I was looking for a solution for this issue of running docker containers over MPS and utilizing their GPU power. I think this project will be the solution for it, I’ll try it very soon and add support for it. Thank you, much appreciated

WhitneyLand

7 hours ago

I’d like to see embedding of actual video clips become practical in this type of workflow.

Frame level embedding it covering a lot, but can miss out on a lot of action related searches.

synergy20

an hour ago

can vlm be used instead or it's too heavy and slow

PreownedPlaid

2 hours ago

this is really cool. was looking to do something similar on mbp 64gb

iliashad

an hour ago

That's really great, thank you!

rho138

10 hours ago

This would fit most best as a “Show HN:” post :)

culi

9 hours ago

The title should link to the "full article". I wonder if OP's domain name is banned or something and they're doing this to get around it

iliashad

8 hours ago

I tried to edit it and add Show HN, but it doesn't show the edited version. Thank you!

iliashad

8 hours ago

I would love your feedback and suggestions for new improvements or features you wanna have, either in the source available version, the desktop app or blog post itself?

m3kw9

7 hours ago

Grab frames, lower res, classify, combine meta data. Write to sql

iliashad

7 hours ago

Not really. Grab frames, lower res, classify, combine metadata, transcribe the audio, convert those data (text, visual and audio) to embedding, save them over a vector DB and SQL DB. Which helped me to do semantic search, RAG, search using a screenshot of the video to find the exact the moment in the video plus search using an audio file as well. And other features unlocked with vector DB

ingvay7

5 hours ago

Really cool work and workflow. strongly prefer this kind of local, open pipeline that i control over a dependency on Adobe tools and lock ins.

iliashad

3 hours ago

I agree with that, thank you for your feedback. Also, maybe you're not a video editor and you just wanna search your videos. The video editing integrations are optional and you have full control.
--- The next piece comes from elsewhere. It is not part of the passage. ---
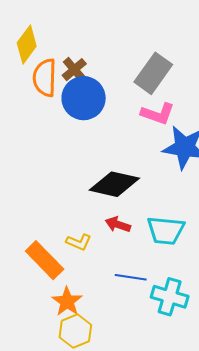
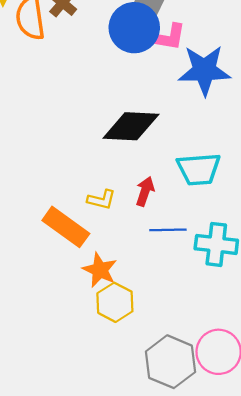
blue circle: (84, 98) -> (134, 28), moved
red arrow: (118, 224) -> (145, 191), moved, turned 100

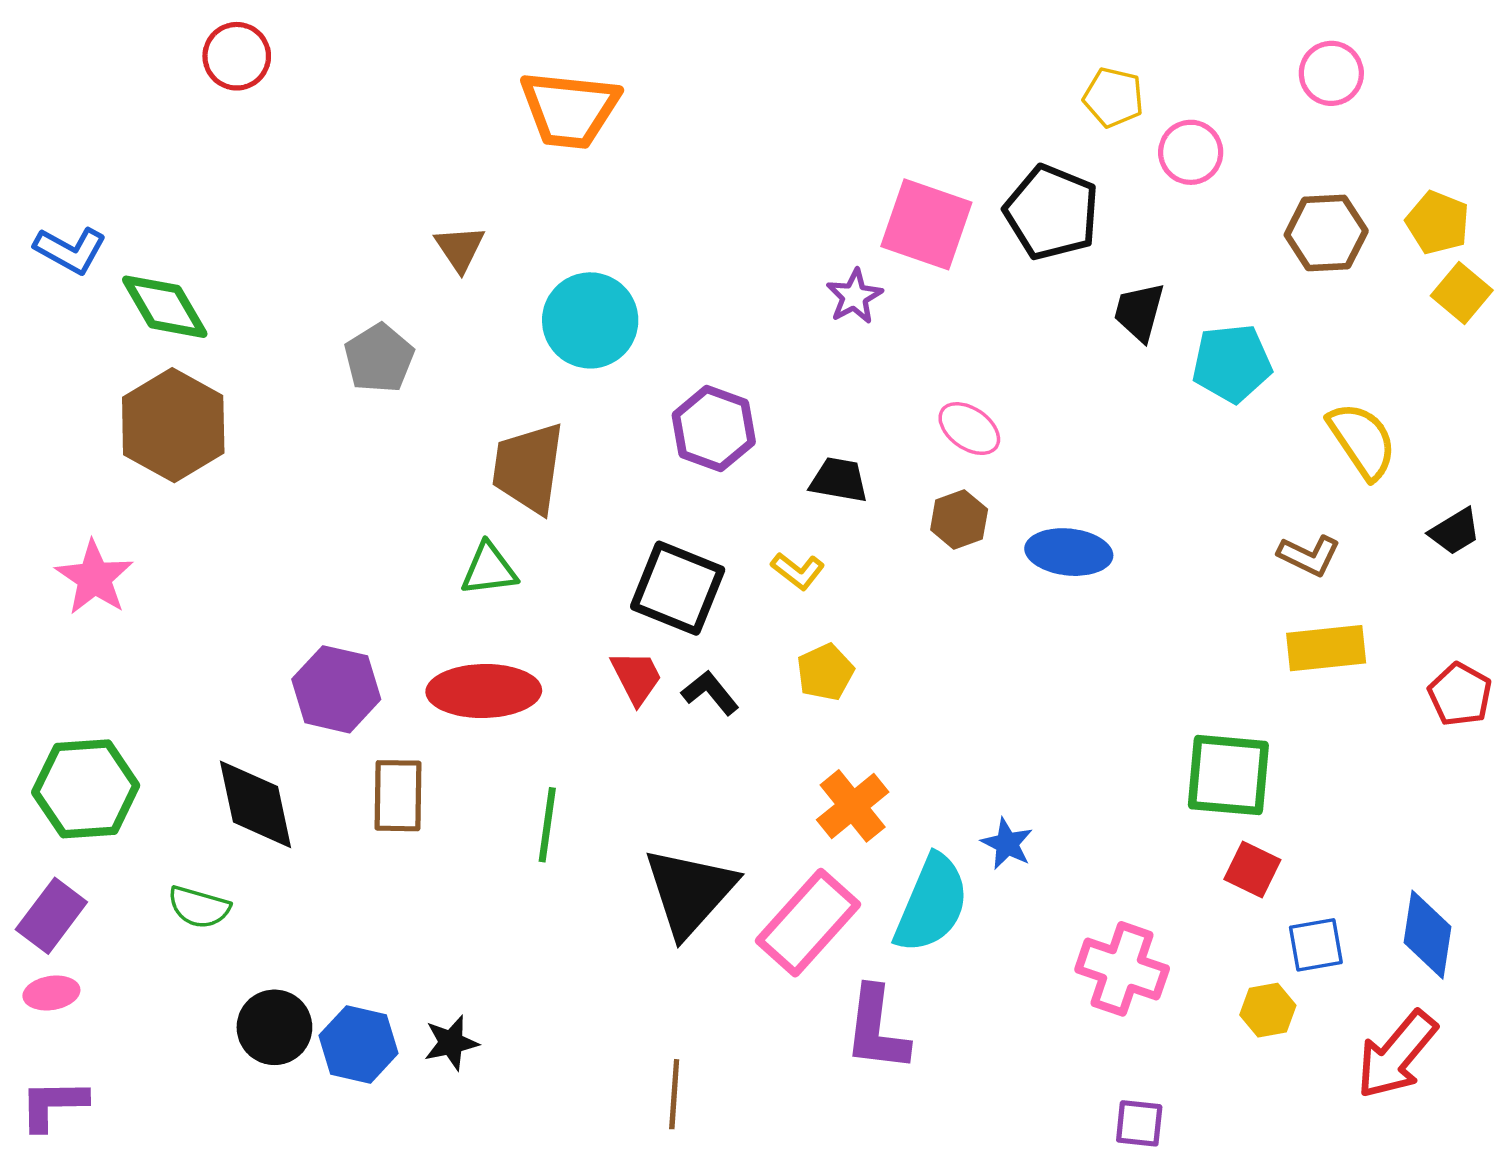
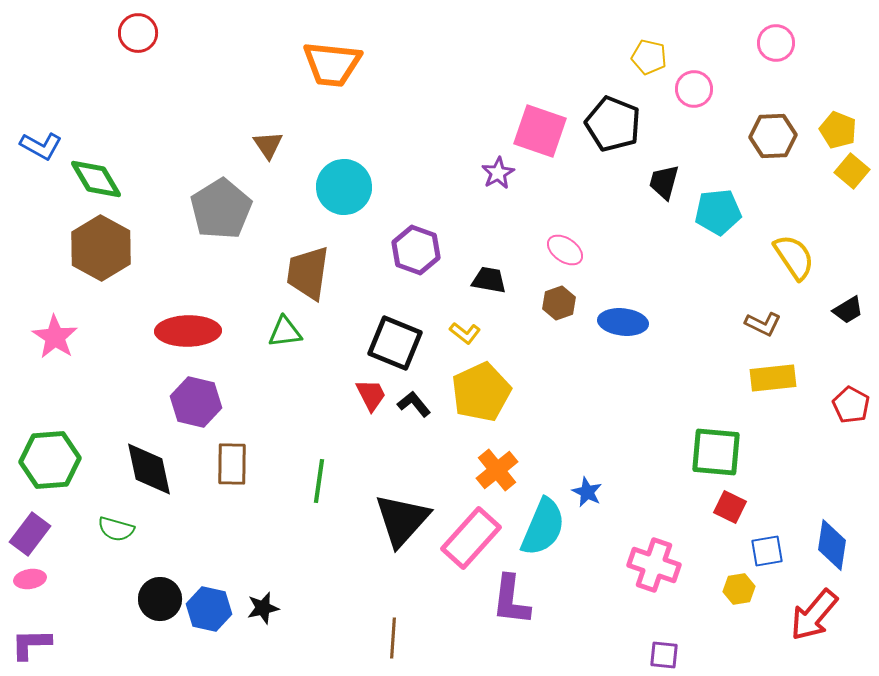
gray pentagon: (379, 358) -> (221, 209), size x1.5
yellow pentagon: (825, 672) -> (481, 392), size x1.8
red ellipse: (484, 691) -> (188, 331), moved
You can switch between Adobe Premiere Pro, Final cut Pro or Davinci Resolve

ingvay7

2 hours ago

cannot wait to incorporate this to my workflow. thanks

nyxtom

6 hours ago

Now this ^^ is an awesome use case!

iliashad

3 hours ago

Thank you, would like to know your use case for this kind of project and which prompt you want to genearte ?

Mawr

an hour ago

> Many of the videos I captured amazing moments, and sometimes it's kind of hard to watch the full videos to get those moments.

Yep. I had the same problem.

> Then, run the frame analysis pipeline [...] I have a face recognition plugin using my custom faces data, object detection, on-screen text, shot type, and scene description [...] we will have three vector DB collections that have all the information about our videos, like video location metadata, camera name, faces recognized, objects detected, on-screen text, transcription, description of each scene, and many more [...] we can get better indexed data if you use the advanced mode indexing to use the Qwen2.5-VL-7B-Instruct model to understand and describe your video much better, but at a slower indexing speed

Yeah, uhm... ok :)

If anyone else has a similar problem, the real solution is as follows:

1. When recording, if you witness an interesting moment worth saving later, press the power button — this will mark the current moment in the video as a chapter.

2. Find the chapters later when editing and cut them into clips.

3. You're done :)

This has two main benefits over the insanity above:

1. It's trivially simple instead of insanely complex and inefficient.

2. It will reliably catch all the stuff you find interesting, since you're the one doing the marking.

The downsides:

1. Doesn't work retroactively.

2. It may miss interesting stuff if you miss it at the time as well.

3. Only works for this use case.

4. Nerds won't salivate over your usage of cutting edge tech.